Les firmes de sécurité Sophos et G Data lancent chacune un outil capable de bloquer toute attaque exploitant la vulnérabilité critique dans les fichiers raccourcis de Windows. « Sophos Windows Shortcut Exploit Protection Tool » et « G Data LNK Checker » protègent les utilisateurs jusqu'à ce que Microsoft se décide à sortir un patch permanent et officiel pour corriger le problème. Chet Wisniewski, conseiller en sécurité chez Sophos indique que « l'outil remplace le gestionnaire de raccourcis sous Windows, de sorte que si un élément fait appel à ce dernier, nous l'interceptons ». Le palliatif de G Data, pour sa part, contrôle la création de raccourcis et bloque l'exécution de codes lorsqu'ils sont affichés.

Comme à son habitude, lorsqu'un bug peut être corrigé par une application extérieure, « Microsoft ne soutient pas les outils de ce genre » précise Jerry Bryant, directeur de groupe pour le Microsoft Security Response Center (MSRC). « Nous recommandons à nos clients d'appliquer la solution temporaire explicitée dans le Security Advisory 2286198, qui protège des différentes attaques connues ». La vulnérabilité se trouve dans la façon dont Windows décode les raccourcis. Or, ceux-ci, avec le menu démarrer et la barre des tâche, sont des éléments clés du bureau de l'OS.
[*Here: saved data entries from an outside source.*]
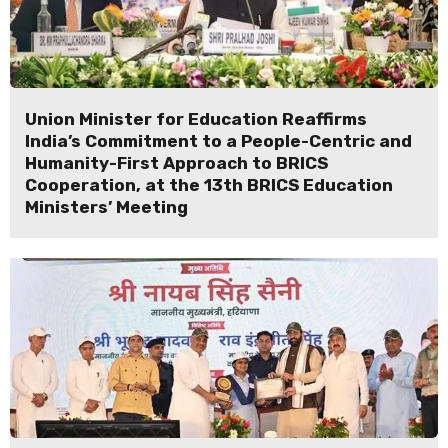
Union Minister for Education Reaffirms
India’s Commitment to a People-Centric and
Humanity-First Approach to BRICS
Cooperation, at the 13th BRICS Education
Ministers’ Meeting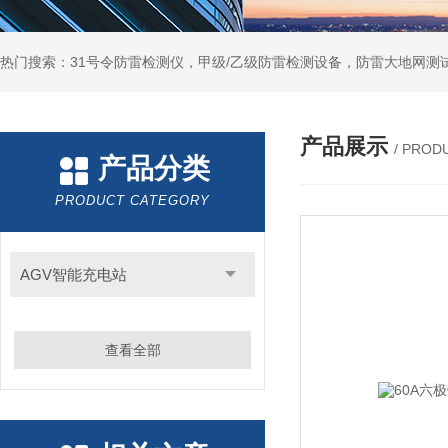
热门搜索：31号令防雷检测仪，甲级/乙级防雷检测设备，防雷大地网测
产品展示
/ PROD
产品分类
PRODUCT CATEGORY
AGV智能充电站
查看全部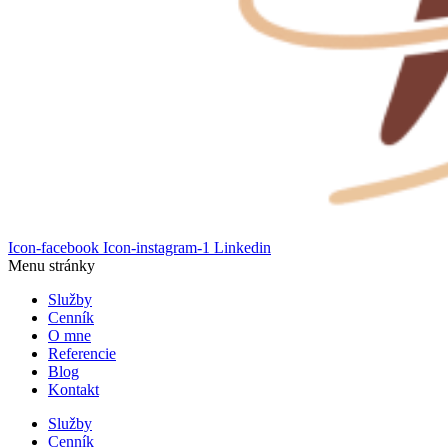
Icon-facebook
Icon-instagram-1
Linkedin
Menu stránky
Služby
Cenník
O mne
Referencie
Blog
Kontakt
Služby
Cenník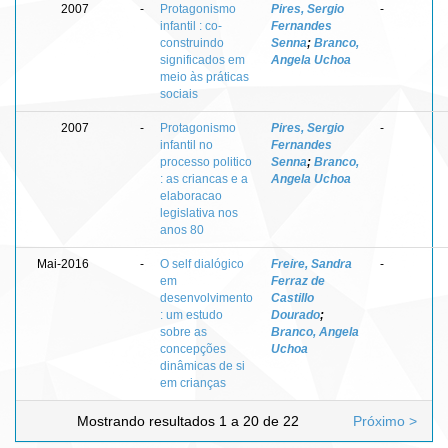
2007
-
Protagonismo
Pires, Sergio
-
infantil : co-
Fernandes
construindo
Senna
;
Branco,
significados em
Angela Uchoa
meio às práticas
sociais
2007
-
Protagonismo
Pires, Sergio
-
infantil no
Fernandes
processo politico
Senna
;
Branco,
: as criancas e a
Angela Uchoa
elaboracao
legislativa nos
anos 80
Mai-2016
-
O self dialógico
Freire, Sandra
-
em
Ferraz de
desenvolvimento
Castillo
: um estudo
Dourado
;
sobre as
Branco, Angela
concepções
Uchoa
dinâmicas de si
em crianças
Mostrando resultados 1 a 20 de 22
Próximo >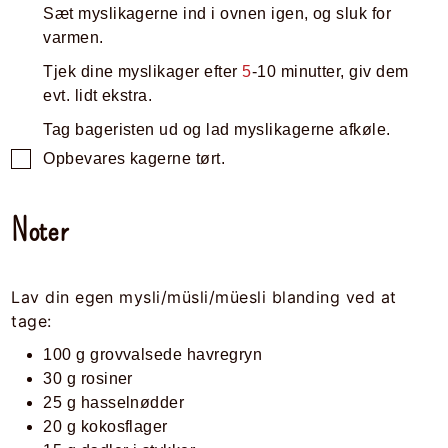
Sæt myslikagerne ind i ovnen igen, og sluk for
varmen.
Tjek dine myslikager efter
5
-10 minutter, giv dem
evt. lidt ekstra.
Tag bageristen ud og lad myslikagerne afkøle.
Opbevares kagerne tørt.
Noter
Lav din egen mysli/müsli/müesli blanding ved at
tage:
100 g grovvalsede havregryn
30 g rosiner
25 g hasselnødder
20 g kokosflager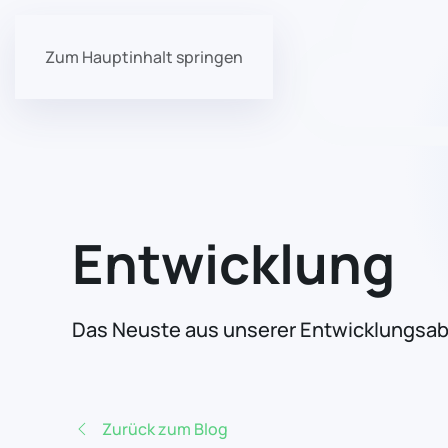
Zum Hauptinhalt springen
Entwicklung
Das Neuste aus unserer Entwicklungsab
Zurück zum Blog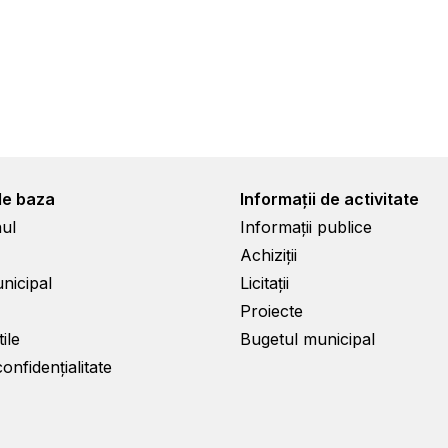
de baza
Informații de activitate
ul
Informații publice
Achiziții
unicipal
Licitații
Proiecte
ile
Bugetul municipal
confidențialitate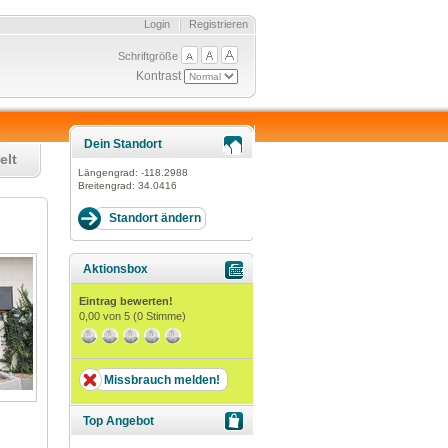
Login
Registrieren
Schriftgröße
Kontrast
Dein Standort
elt
Längengrad:
-118.2988
Breitengrad:
34.0416
Aktionsbox
Eintrag bewerten!
0,00
von 5 (
0
Stimme)
Missbrauch melden!
Top Angebot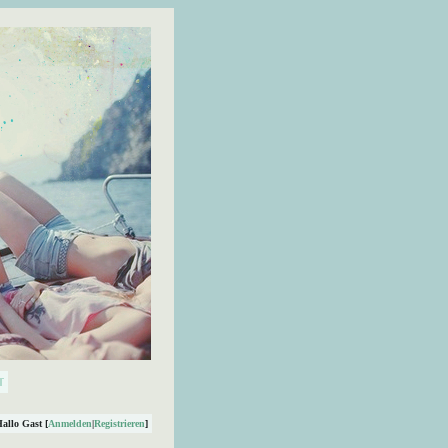
Hallo Gast [
Anmelden
|
Registrieren
]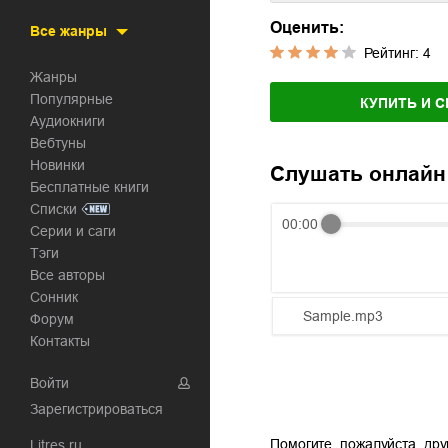
Оценить:
Все жанры
Рейтинг:
4
Жанры
Популярные
КУПИТЬ И С
Аудиокниги
Вебтуны
Новинки
Слушать онлайн
Бесплатные книги
Списки
00:00
Серии и саги
Тэги
Все авторы
Сонник
Sample.mp3
Форум
Контакты
01.mp3
Войти
02.mp3
Зарегистрироваться
03.mp3
Помогите, пожалуйста, дру
Litres.ru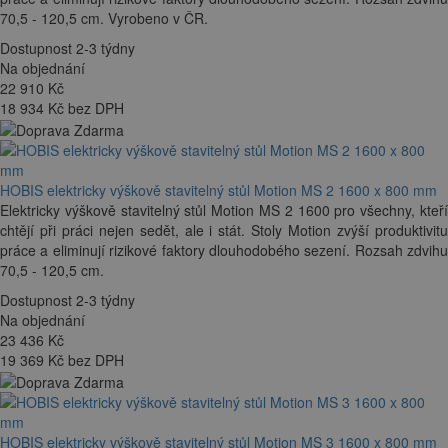
70,5 - 120,5 cm. Vyrobeno v ČR.
Dostupnost 2-3 týdny
Na objednání
22 910
Kč
18 934 Kč bez DPH
HOBIS elektricky výškově stavitelný stůl Motion MS 2 1600 x 800 mm
Elektricky výškově stavitelný stůl Motion MS 2 1600 pro všechny, kteří
chtějí při práci nejen sedět, ale i stát. Stoly Motion zvýší produktivitu
práce a eliminují rizikové faktory dlouhodobého sezení. Rozsah zdvihu
70,5 - 120,5 cm.
Dostupnost 2-3 týdny
Na objednání
23 436
Kč
19 369 Kč bez DPH
HOBIS elektricky výškově stavitelný stůl Motion MS 3 1600 x 800 mm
La faille qui rend les systèmes Scada vulnérables

Le bug avait été décrit il y a plus d'un mois par l'éditeur d'antivirus biélorusse VirusBlokAda. Après avoir attiré l'attention générale, cette faille avait été confirmée par Microsoft, qui avait admis que des pirates l'exploitaient déjà. Toutes les versions de Windows intègrent cette vulnérabilité. Le code malveillant a d'ailleurs été largement distribué à travers Internet, et de nombreuses attaques via cette faille ont été relevées depuis. Les premières utilisant ce problème de raccourcis ont d'abord ciblé les entreprises. Siemens a alerté, il y a deux semaines, les clients de son logiciel de gestion Simatic WinCC que des attaques de ce type ciblaient les ordinateurs utilisant le système Scada. Des hackers ont réussi à s'introduire dans au moins une entreprise allemande par ce biais s'appuyant sur le désormais bien connu vers Stuxnet. Symantec a quant à lui remarqué que 60% des systèmes infectés par ce virus se trouvaient en Iran, et a donc conjecturé que le pays était sa cible originelle.

Microsoft a conseillé de désactiver l'affichage des raccourcis, chose que beaucoup d'utilisateurs pourraient ne pas faire étant donné que cela rend Windows quasiment inutilisable. L'outil Sophos ne touche quant à lui pas aux icônes de ces derniers. « C'est une situation unique puisque nous pouvons nous dresser en travers des attaques. Nous ne disons pas aux utilisateurs de ne pas appliquer le patch Microsoft lorsque celui-ci sera prêt, mais pour l'heure, cet outil ne modifie ni Windows ni quelconque fichier. Ce n'est pas un correctif, juste un palliatif » ajoute Chet Wisniewski. En remplaçant le gestionnaire de raccourcis, il intercepte donc les fichiers concernés (.lnk), et crée une alerte lorsqu'il relève un élément suspicieux. « Il analyse chacun d 'entre eux pour vérifier s'il inclut ou non un code contenant l'appel vulnérable [LoadLibrary ()]. Ensuite, il regarde si l'objet appelé est un exécutable ou un .dll, et si tel est le cas, l'avertissement apparaît ». Le programme de G Data affiche, dans des circonstances analogues, un signal d'alerte rouge.

Un patch qui se fait désirer


La firme de Redmond n'a toujours pas donné de date quant à la livraison du patch. Pour autant, les prochaines mises à jour de sécurité prévues pour Windows sont attendues pour le 10 août. « Microsoft doit corriger le coeur du problème, c'est-à-dire patcher directement « Shell32.dll » » avertit Chet Wisniewski. Shell32.dll est une bibliothèque qui contient de nombreuses fonctions API du Shell (interface de programmation d'application). Il spécule que c'est aussi la raison pour laquelle la firme met tant de temps à le patcher : « s'ils se loupent et altèrent la bibliothèque, toutes les machines risquent de ne plus fonctionner correctement. La plus grosse difficulté, c'est de tester exhaustivement le correctif ». Graham Cluley, consultant en technologie chez Sophos informe dans son blog qu'il suffira de désinstaller l'outil lorsque le patch final aura été délivré. Le programme de la firme de sécurité fonctionne sous XP, Vista, Seven, mais pas sur Windows 2000. Son téléchargement est gratuit.